In vitro assays showed the variants found in this family perturbs cellular localization of the protein. The fact that the mutant loses nuclear exclusivity may indicate a disruption in nuclear transportation. Although a nuclear localization signal (NLS) has been defined for REST (Figure S1), experiments by Shimojo (2006) showed that disruption of this domain did not affect nuclear shuttling, but instead disruption of the 5th zinc finger resulted in REST localizing to the cytoplasm [61]. The mutation may thus be responsible for disruptions to the nuclear localization machinery as modelling has indicated that the secondary structure and tertiary structure the DNA binding domain of REST (amino acids 159 to 412, see Figure S1) in the mutant is aberrated.

This change in REST structure may also be the cause of the loss of repression of the AF1q gene, a target of REST, when comparing the MT to the WT. This may be due to REST being unable to access its binding element, the RE1-like sequence in the AF1q promoter, which could be a result of the altered ability of the mutant REST to form complexes with partner proteins. REST has been defined as a master transcriptional regulator of neuron-specific genes via epigenetic remodeling, with the ability to recruit several partner proteins [62]. It is possible that the latter ability is impaired in the mutant REST protein. Future work should focus on elucidating the protein-protein and protein-DNA interactions of REST when considering the variation. The use of an HI in vivo model would be useful in further elucidating the pathogenic role of REST mutants in this disease. Causative variations in REST are rare, as only one other family has been reported [16], but Nakano et al. (2020) have shown that the HI phenotype in mice may be rescued if REST inactivation is prevented [63].

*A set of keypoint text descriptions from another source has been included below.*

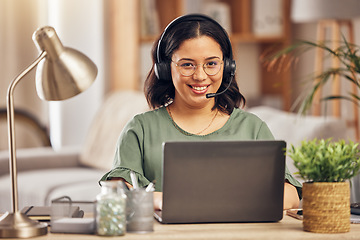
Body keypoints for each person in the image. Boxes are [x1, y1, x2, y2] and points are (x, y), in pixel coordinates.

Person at [100, 14, 302, 210]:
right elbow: (117, 192)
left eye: (211, 64)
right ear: (164, 69)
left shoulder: (252, 127)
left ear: (228, 67)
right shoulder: (140, 129)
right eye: (187, 64)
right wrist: (161, 200)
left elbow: (291, 195)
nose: (200, 75)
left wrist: (218, 204)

Although the variant identified in the present study is predicted to be deleterious (Table S4) and affect the structure and function of the protein (Figure 2). The functional predication is further supported by an in vitro functional assay (Figure 3), more studies in other populations will likely inform and strengthen the HI disease gene-pair curation, globally.

5. Conclusions

We identified a monoallelic novel likely pathogenic variant in REST (OMIM: 600571). The variant NM_005612.4:c.1244GC co-segregated with non-syndromic autosomal dominant hearing impairment in an affected mother and son from South Africa. This study is the second report, worldwide, to describe the REST–HI gene-disease pair in humans, and thus confirms REST as a novel ADNSHI that should be included in targeted diagnostic gene panels. Our study emphasizes the urgent need of using WES to investigate hearing impairment in understudied African populations, to reveal the relevant valid gene variants to be investigated in clinical practice, and to enhance our understanding of hearing pathobiology, globally.